Between 2009 and 2012, two former HMA hospitals, Lancaster Regional Medical Center and Heart of Lancaster Medical Center in Pennsylvania, billed federal health care programs for services referred to the hospitals by individual physicians and physician groups. According to the government, HMA compensated these physicians and physician groups through complex kickback arrangements in exchange for a patient referral stream. In one instance, HMA bought two businesses from a physician group for grossly inflated amounts. HMA also paid that same physician group under a contract that was styled as payment for services that were never performed or that neither party ever had any intention of performing. In another instance, HMA paid a local surgeon exorbitantly more than the fair market value of his services. According to the government, these arrangements were intentionally structured to disguise payments which were, in actuality, payments for patient referrals, not for legitimate services.
“Our resolution of this matter and the significant recovery we have obtained show once again that no matter how complex the scheme is, we will find it, stop it, and punish it,” said U.S. Attorney McSwain. “HMA covered up kickbacks for patient referrals with a host of sham joint venture agreements, lease payments, and management agreements. These sorts of improper physician inducements are a form of ‘pay to play’ business practices that will not be tolerated. Healthcare institutions cannot pad their bottom line at the expense of the American taxpayers. And most importantly, this conduct must be rooted out because it gets in the way of providing top-notch patient care to American citizens.”
The allegations resolved by the settlement were brought in eight lawsuits filed under the qui tam, or whistleblower, provisions of the False Claims Act, which permit private parties to sue on behalf of the government for false claims and to receive a share of any recovery. The eight qui tam cases, which were filed in various districts including the Eastern District of Pennsylvania, were transferred to the U.S. District Court for the District of Columbia as part of a multi-district litigation presided over by the Honorable Reggie B. Walton.

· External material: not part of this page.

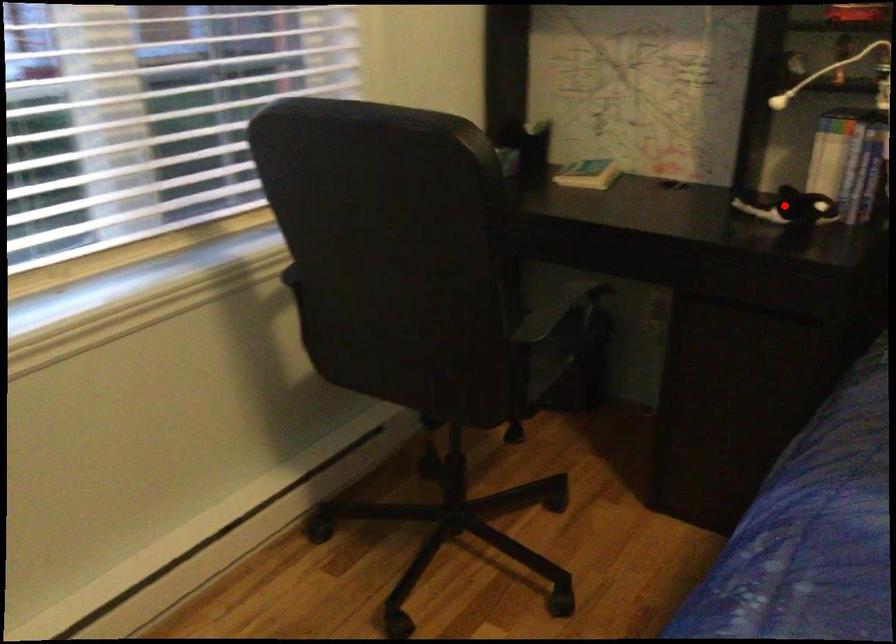
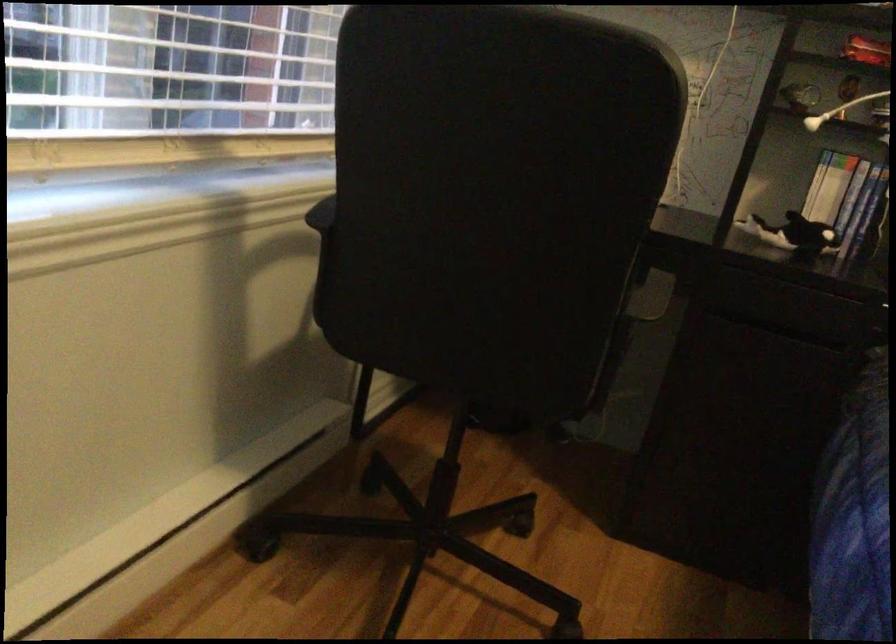
The point at the highlighted location is marked in the first image. Where is the corresponding point in the second image?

George E. Miller and Michael J. Metts, former HMA hospital executives in Lancaster, filed suit in the Eastern District of Pennsylvania, alleging the improper financial relationships between HMA and the physicians groups. Mr. Miller and Mr. Metts will receive approximately $12.4 million as their share of the recovery from HMA in that case. “We sincerely thank Mr. Miller and Mr. Metts. Together with their lawyers, these two citizens provided essential assistance to the government throughout this case. Without the willingness of relators to shed light on allegations, preserving government program funds would be far more challenging. Their efforts played a vital role in the resolution of these cases,” said U.S. Attorney McSwain.
“Compliance with government healthcare rules requires that patients only receive treatment they actually need. Then government programs should be billed just for those services. No more, no less,” said Derrick L. Jackson, Acting Assistant Inspector General for Investigations at the U.S. Department of Health and Human Services. “Let there be no doubt—we will continue to protect federal healthcare programs and beneficiaries by holding provider organizations fully accountable.”

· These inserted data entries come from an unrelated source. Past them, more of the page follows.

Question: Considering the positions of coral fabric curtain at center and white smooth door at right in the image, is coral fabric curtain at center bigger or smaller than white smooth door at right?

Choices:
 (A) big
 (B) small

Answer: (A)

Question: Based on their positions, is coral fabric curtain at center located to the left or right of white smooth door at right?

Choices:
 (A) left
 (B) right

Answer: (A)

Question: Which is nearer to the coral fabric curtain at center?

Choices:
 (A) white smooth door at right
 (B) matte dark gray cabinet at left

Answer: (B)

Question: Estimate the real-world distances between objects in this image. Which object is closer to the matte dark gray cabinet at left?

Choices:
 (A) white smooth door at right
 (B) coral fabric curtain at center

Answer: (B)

This case was investigated by the U.S. Department of Health and Human Services Office of the Inspector General and U.S. Office of Personnel Management Office of the Inspector General. For the U.S. Attorney’s Office, the investigation and settlement were handled by Assistant U.S. Attorneys Charlene Keller Fullmer and Veronica Finkelstein.
The civil claims resolved by the settlement are allegations against HMA only, and there has been no determination of liability.